[[ Data to examine open ]]

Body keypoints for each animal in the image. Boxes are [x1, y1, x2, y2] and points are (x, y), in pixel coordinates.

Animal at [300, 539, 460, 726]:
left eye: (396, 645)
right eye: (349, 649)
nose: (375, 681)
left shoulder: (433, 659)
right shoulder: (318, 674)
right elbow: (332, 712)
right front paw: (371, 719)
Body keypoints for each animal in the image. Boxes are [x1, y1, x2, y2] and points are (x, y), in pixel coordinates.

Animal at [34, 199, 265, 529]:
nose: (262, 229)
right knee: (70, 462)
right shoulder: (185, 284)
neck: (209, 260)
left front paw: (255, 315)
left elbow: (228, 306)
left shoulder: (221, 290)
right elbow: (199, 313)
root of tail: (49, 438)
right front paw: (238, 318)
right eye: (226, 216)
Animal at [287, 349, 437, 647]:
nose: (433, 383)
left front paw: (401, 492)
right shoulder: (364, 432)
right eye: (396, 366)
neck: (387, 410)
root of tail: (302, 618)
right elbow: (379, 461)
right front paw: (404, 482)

[[ Data to examine closed ]]
[[ Data to examine open ]]

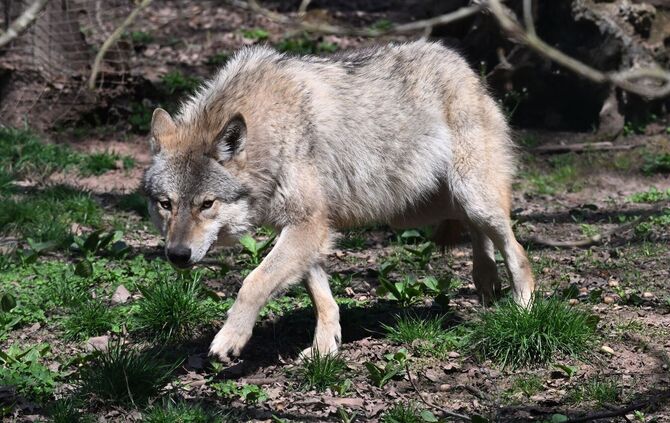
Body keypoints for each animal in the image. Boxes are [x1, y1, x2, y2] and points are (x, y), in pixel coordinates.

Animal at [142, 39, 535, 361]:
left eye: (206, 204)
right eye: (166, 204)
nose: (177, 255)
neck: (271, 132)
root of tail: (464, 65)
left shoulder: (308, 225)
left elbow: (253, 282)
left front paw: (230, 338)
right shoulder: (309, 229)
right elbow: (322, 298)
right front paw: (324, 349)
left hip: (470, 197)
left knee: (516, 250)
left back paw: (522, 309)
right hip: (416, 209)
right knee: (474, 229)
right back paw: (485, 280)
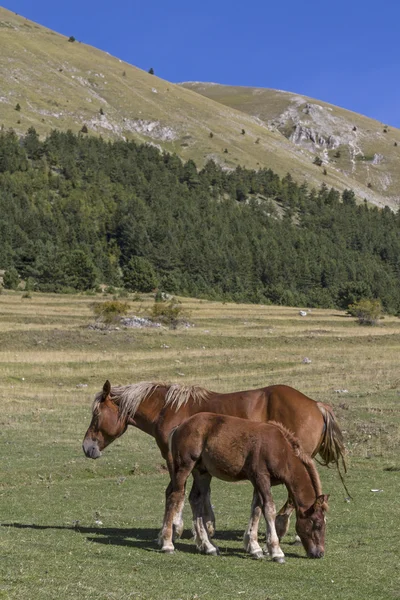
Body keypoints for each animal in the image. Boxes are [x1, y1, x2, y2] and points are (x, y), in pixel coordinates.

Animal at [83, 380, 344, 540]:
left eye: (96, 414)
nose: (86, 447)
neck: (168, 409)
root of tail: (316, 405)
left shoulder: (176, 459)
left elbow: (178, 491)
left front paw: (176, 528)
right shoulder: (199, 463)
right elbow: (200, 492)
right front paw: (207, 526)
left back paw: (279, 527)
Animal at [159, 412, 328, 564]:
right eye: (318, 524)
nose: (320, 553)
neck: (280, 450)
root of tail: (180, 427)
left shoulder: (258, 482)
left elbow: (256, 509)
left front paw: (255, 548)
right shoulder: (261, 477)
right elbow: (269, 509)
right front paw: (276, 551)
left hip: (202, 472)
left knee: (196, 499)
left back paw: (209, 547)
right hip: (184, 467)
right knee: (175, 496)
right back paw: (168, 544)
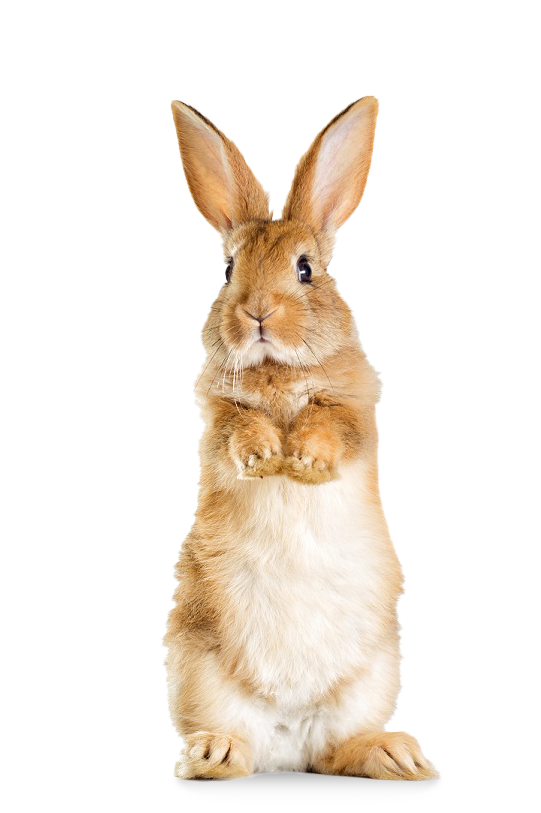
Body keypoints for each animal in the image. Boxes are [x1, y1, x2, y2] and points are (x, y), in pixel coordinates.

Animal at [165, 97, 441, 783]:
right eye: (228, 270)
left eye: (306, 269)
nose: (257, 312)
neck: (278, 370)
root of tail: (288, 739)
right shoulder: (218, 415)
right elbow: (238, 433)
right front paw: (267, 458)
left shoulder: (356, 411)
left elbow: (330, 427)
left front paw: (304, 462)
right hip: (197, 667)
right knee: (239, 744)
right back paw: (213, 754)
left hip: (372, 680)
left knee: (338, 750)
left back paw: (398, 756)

[[ Data to examine closed ]]
[[ Data to examine open ]]

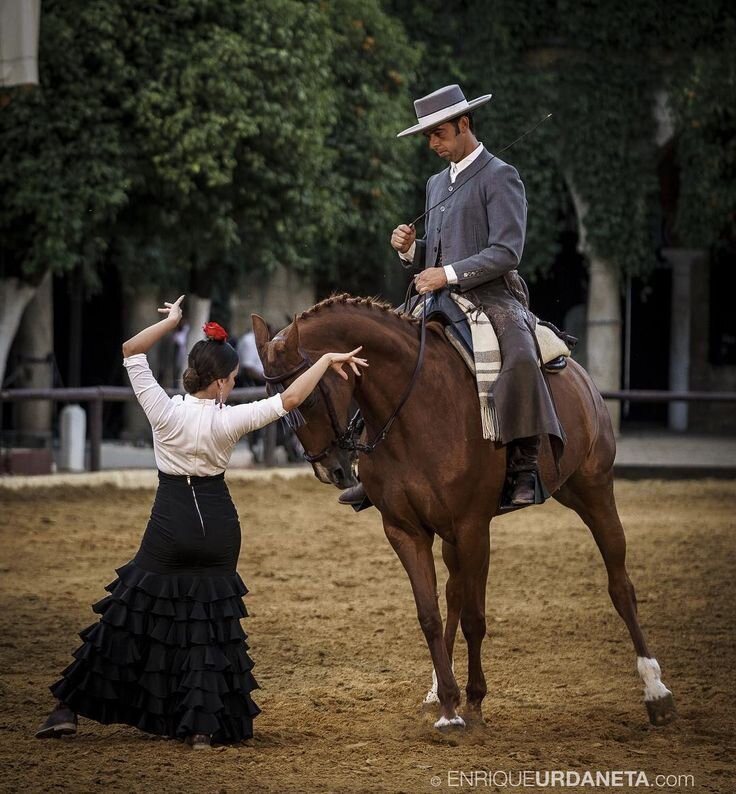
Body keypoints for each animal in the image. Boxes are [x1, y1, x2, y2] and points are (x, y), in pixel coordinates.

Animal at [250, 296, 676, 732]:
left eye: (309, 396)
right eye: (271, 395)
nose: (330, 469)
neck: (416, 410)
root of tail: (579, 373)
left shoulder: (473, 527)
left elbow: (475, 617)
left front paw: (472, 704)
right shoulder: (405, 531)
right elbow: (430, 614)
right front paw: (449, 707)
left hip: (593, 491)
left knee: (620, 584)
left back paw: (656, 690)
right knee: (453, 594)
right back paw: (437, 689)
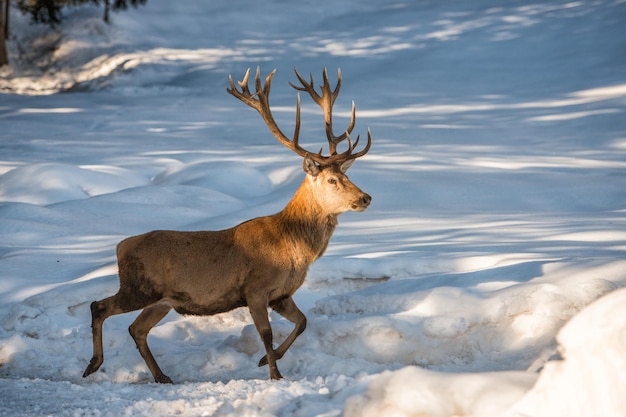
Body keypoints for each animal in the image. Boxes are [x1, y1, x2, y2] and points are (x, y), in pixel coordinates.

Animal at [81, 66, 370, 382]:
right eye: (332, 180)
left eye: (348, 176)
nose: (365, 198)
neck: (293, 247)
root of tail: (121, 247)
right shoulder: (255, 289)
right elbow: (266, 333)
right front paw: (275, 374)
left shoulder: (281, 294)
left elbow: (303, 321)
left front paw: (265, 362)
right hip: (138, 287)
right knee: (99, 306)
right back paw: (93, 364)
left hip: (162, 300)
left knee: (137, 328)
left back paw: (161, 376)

[[ Data to examine closed ]]

* Task to complete *
Pictures in the entries do not go into the copy. Print only the lines starting at the one containing "left knee: (516, 250)" and ending at the one containing "left hip: (372, 680)", exactly as they appear.

* Exercise result *
left knee: (516, 250)
left back paw: (522, 309)
right hip: (416, 209)
right knee: (474, 229)
right back paw: (485, 280)
Body keypoints for each animal in the image. Boxes are [x1, y1, x2, y2] and points are (x, y), in pixel coordinates.

Animal at [83, 380, 344, 540]:
left eye: (96, 414)
nose: (86, 447)
neck: (168, 409)
root of tail: (316, 405)
left shoulder: (176, 459)
left elbow: (178, 491)
left front paw: (176, 528)
right shoulder: (199, 463)
right elbow: (200, 492)
right front paw: (207, 526)
left back paw: (279, 527)
Animal at [159, 412, 328, 564]:
right eye: (318, 524)
nose: (320, 553)
neck: (280, 450)
root of tail: (180, 427)
left shoulder: (258, 482)
left elbow: (256, 509)
left front paw: (255, 548)
right shoulder: (261, 477)
right elbow: (269, 509)
right front paw: (276, 551)
left hip: (202, 472)
left knee: (196, 499)
left back paw: (209, 547)
right hip: (184, 467)
right knee: (175, 496)
right back paw: (168, 544)
Body keypoints for each animal in the image. Boxes are [x1, y1, x2, y2] and points are (x, y), in pixel coordinates.

Animal at [165, 97, 441, 783]:
right eye: (228, 270)
left eye: (306, 269)
nose: (257, 312)
neck: (278, 370)
root of tail: (288, 739)
right shoulder: (218, 415)
right elbow: (238, 433)
right front paw: (267, 458)
left shoulder: (356, 411)
left elbow: (330, 427)
left front paw: (304, 462)
right hip: (197, 667)
right knee: (239, 744)
right back paw: (213, 754)
left hip: (372, 680)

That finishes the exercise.